The decision has been taken to fast-track India’s domestic nuclear power programme, and give a push to the country’s nuclear industry, Union Minister Jitendra Singh said

New Delhi: In what would constitute a boost for India’s quest to fuel its rising power demand with clean nuclear energy, the Union Minister of State for Atomic Energy and Space Jitendra Singh announced that the Cabinet has given its nod to the construction of 10 units of India’s indigenous Pressurized Heavy Water Reactors (PHWR). The decision has been taken to fast-track India’s domestic nuclear power programme, and give a push to the country’s atomic power industry, Singh said.

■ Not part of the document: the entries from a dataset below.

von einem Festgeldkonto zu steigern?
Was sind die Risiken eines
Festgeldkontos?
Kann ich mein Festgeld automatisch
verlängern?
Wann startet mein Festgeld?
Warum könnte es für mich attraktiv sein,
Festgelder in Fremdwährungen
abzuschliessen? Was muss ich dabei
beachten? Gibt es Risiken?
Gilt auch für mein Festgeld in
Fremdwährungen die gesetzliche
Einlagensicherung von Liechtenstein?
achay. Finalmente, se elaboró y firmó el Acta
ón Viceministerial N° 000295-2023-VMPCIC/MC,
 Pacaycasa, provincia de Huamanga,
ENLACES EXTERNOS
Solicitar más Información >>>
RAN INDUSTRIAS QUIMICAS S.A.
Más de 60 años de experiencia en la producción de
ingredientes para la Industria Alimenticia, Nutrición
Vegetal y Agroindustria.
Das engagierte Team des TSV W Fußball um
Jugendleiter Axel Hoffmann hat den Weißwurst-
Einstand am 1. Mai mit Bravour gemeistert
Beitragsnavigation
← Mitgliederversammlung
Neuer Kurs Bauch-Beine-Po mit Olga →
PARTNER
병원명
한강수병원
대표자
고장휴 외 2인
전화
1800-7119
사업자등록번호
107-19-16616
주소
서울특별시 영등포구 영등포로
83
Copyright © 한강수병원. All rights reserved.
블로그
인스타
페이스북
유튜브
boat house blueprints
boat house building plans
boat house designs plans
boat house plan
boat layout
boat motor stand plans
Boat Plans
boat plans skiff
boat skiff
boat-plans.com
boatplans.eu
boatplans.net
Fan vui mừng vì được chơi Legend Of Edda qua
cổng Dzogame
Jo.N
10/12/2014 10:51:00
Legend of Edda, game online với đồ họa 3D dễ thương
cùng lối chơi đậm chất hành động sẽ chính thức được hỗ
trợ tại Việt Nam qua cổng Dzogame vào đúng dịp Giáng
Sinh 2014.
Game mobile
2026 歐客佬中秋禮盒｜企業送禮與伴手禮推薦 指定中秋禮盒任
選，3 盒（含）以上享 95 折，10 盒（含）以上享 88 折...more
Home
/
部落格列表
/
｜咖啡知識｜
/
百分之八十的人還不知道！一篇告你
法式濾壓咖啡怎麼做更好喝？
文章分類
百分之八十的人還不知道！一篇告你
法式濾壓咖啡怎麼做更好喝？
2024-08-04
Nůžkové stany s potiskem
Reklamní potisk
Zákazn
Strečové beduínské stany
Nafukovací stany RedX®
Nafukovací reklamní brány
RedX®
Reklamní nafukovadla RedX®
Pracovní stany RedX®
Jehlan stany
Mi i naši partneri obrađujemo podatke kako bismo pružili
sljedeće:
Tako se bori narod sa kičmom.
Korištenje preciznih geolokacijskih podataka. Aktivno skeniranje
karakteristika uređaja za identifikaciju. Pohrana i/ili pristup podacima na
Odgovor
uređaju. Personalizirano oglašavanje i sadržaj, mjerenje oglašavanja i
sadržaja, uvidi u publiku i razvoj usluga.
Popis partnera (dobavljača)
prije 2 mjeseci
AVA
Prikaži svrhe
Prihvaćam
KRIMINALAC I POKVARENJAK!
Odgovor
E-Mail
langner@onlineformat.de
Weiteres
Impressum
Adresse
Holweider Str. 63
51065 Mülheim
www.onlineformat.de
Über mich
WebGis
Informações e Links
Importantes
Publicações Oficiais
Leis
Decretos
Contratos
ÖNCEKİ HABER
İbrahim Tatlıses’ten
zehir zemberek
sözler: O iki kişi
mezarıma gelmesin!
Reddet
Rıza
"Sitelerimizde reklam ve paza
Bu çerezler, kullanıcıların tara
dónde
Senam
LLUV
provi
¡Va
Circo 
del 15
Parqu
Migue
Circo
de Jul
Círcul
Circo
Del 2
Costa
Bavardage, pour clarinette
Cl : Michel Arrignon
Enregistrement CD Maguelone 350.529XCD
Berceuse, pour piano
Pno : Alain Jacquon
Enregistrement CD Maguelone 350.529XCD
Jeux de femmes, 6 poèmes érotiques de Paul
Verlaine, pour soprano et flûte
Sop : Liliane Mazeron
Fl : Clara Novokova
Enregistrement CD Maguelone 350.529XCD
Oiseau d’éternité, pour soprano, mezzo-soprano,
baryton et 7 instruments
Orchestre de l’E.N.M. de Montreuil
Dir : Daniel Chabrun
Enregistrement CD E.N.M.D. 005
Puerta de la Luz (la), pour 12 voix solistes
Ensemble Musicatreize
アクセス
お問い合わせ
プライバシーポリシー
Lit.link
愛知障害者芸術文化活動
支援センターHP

While delivering the inaugural address at the 10th Nuclear Energy Conclave on October 25, he said that the government has also amended sections of the Atomic Energy Act, 1962 through the Atomic Energy (Amendment) Bill, 2015, which would enable Nuclear Power Corporation of India (NPCIL) to form joint venture companies with other Indian PSUs to meet the additional funding requirements for further expansion of our nuclear power programme.

‘Need for a paradigm shift in power policy’

Chairman AEC and Secretary, Department of Atomic Energy (DAE), Dr KN Vyas, who delivered the keynote address, said that organising such conclaves has wide-ranging benefits in understanding the benefits and allaying any fears about nuclear energy. He called for a paradigm shift in power policy to meet the twin challenges of climate change mitigation and fulfilling the rising demand for power. The AEC Chairman said that at present, there are nine nuclear power reactors at various stages of construction in India and 12 more nuclear power reactors have been accorded administrative approval. He also added that Kaiga Atomic Power Station (KAPS) has set a new world record among PHWRs with one of its units operating uninterrupted for 895 days as of today.

‘Real challenge is to bring down the cost during the gestation period’

One of the other scholars in attendance at the event — Dr Srikumar Banerjee, chairman, Nuclear Energy Group, India Energy Forum and Chancellor Homi Bhabha National Institute and former Chairman, Atomic Energy Commission (AEC), said that the real challenge is to bring down the cost of nuclear energy during the gestation period. He said presently the share of atomic energy in India is just 3 percent, as compared to the global average of about 10 percent and this needs to be improved.